For owners of private and family businesses, the transition of the business to successors can be a joyful and inspiring journey that caps a lifetime of hard work and dedication and kicks off an exciting next adventure. Or it can be tumultuous and emotionally complex, and cause conflict and rifts in their most important relationships.
In It's A Journey, authors Elizabeth Ledoux and Laura Chiesman share their Transition Roadmap Developer Process(TM), a relationships-first and principle-based Process that dramatically improves the odds of a successful business transfer. In fact, 100 percent of the owners who have used this Process to choose and mentor capable successors and position their companies for success have gone on to live happy and meaningful lives.
It's A Journey includes multiple tools and worksheets for business owners to use as they think about and organize the many facets of their business succession journeys. Tools include transition timelines, a compass, strategy statement and unique tools to organize owner objectives and track successor development. The authors devote chapters to the six questions owners must answer to set a course for their transition journeys, the benefits of and challenges involved in more formal forms of business governance, and why, when and how to recruit professional advisors to increase the odds of transition success.

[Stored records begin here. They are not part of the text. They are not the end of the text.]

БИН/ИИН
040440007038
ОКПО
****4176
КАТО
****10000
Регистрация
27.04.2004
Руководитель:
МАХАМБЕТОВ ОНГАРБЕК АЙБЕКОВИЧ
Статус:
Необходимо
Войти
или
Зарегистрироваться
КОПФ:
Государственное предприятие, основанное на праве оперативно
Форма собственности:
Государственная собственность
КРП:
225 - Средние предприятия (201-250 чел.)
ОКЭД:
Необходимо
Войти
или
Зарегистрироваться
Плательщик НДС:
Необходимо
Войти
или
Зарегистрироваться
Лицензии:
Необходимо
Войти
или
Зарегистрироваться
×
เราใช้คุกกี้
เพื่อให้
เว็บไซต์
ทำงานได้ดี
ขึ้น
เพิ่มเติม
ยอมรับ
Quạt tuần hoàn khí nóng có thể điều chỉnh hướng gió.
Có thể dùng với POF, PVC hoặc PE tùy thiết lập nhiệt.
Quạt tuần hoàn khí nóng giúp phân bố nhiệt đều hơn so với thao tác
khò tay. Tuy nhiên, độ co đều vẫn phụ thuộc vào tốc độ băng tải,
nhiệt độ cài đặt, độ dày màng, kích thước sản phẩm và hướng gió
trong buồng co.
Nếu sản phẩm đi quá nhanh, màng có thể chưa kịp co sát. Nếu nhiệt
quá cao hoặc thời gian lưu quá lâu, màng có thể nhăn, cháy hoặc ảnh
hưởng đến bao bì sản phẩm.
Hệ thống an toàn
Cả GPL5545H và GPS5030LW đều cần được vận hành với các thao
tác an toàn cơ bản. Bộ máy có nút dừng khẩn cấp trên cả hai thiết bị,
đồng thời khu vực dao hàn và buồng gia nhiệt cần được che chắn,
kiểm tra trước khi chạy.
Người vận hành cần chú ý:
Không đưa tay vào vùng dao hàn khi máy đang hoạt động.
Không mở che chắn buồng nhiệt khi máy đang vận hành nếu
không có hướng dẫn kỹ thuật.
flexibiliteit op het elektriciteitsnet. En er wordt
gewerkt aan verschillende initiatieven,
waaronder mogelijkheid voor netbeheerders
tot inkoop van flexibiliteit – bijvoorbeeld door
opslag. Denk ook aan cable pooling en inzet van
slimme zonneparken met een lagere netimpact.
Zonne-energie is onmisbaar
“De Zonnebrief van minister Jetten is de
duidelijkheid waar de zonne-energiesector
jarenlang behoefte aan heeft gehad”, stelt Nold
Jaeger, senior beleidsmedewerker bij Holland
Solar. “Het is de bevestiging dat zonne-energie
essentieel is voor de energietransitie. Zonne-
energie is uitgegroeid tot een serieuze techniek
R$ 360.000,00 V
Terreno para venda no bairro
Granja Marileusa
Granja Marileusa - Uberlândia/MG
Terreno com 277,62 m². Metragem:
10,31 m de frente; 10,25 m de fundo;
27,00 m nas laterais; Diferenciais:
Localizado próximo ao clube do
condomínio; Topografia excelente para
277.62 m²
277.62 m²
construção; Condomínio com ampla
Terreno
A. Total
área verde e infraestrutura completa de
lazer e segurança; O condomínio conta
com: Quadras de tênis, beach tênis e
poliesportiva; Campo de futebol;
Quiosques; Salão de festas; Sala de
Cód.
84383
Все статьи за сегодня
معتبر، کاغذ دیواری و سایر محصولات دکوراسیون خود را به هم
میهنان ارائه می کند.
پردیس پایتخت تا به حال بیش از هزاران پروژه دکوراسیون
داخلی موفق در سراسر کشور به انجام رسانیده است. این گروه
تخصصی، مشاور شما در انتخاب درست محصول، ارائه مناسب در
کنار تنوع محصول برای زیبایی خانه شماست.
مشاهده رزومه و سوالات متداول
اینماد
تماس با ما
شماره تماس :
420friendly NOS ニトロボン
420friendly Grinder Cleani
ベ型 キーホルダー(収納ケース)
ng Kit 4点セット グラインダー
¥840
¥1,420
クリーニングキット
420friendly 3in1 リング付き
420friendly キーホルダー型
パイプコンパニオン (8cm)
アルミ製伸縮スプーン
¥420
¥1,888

The authors also lay out step-by-step actions that owners can take to: 1) Set and meet their emotional and material goals, 2) Communicate compassionately and effectively even in difficult situations, 3) Resolve dilemmas to achieve the outcomes they desire, 4) Maintain and enhance their relationships with the people they value, 5) Mentor and teach successors, and then step away, 6) Assess possible succession strategies, 7) Calculate the financial resources they need and want to live the next chapter of their lives, and 8) Create wins for themselves, their successors, families and customers.
It's A Journey offers owners a completely new perspective on transferring their businesses to successors. It is a privilege to create transition plans for the ongoing success of their companies.